Oil prices ended the trading session on a mixed note on Friday as renewed uncertainty over U.S.-Iran diplomatic efforts rattled market sentiment. The sudden cancellation of follow-up talks in Switzerland dampened hopes for a more stable ceasefire agreement, leaving traders cautious about the outlook for global crude supply routes.
Brent crude futures slipped slightly, while U.S. West Texas Intermediate (WTI) moved higher, reflecting uneven trading reactions across benchmarks. Despite brief gains earlier in the session, both contracts were still headed for a weekly decline of around 8%, highlighting how quickly optimism around easing geopolitical tensions has faded.
The diplomatic setback came after Switzerland’s foreign ministry confirmed that planned discussions in Bürgenstock would not proceed, while the White House also announced that U.S. Vice President JD Vance would no longer attend. Market participants remain focused on developments in the Strait of Hormuz, a key passage for global oil shipments, where recent calm has helped ease fears of immediate disruption.
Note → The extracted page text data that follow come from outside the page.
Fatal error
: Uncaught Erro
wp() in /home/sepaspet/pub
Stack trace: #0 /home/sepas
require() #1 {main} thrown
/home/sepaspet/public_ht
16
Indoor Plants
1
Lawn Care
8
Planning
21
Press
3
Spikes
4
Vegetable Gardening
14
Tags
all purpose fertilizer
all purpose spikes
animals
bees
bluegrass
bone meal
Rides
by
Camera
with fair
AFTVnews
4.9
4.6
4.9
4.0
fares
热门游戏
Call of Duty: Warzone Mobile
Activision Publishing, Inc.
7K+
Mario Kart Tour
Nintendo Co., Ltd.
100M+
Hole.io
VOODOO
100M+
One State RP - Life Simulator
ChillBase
Vice President Vance noted that tanker traffic continued through the strait and suggested that, so far, commitments to avoid attacks were being upheld. However, analysts warn that the situation remains fragile, with shipping insurers still pricing in elevated risk and many vessels yet to fully resume normal routes.
Elsewhere in the market narrative, OPEC pushed back against forecasts predicting an imminent peak in global oil demand, insisting that consumption will remain strong for the foreseeable future. Analysts say oil prices are likely to stay within a $75 to $82 range in the near term as traders balance easing supply fears with lingering geopolitical risks and uncertain shipping recovery.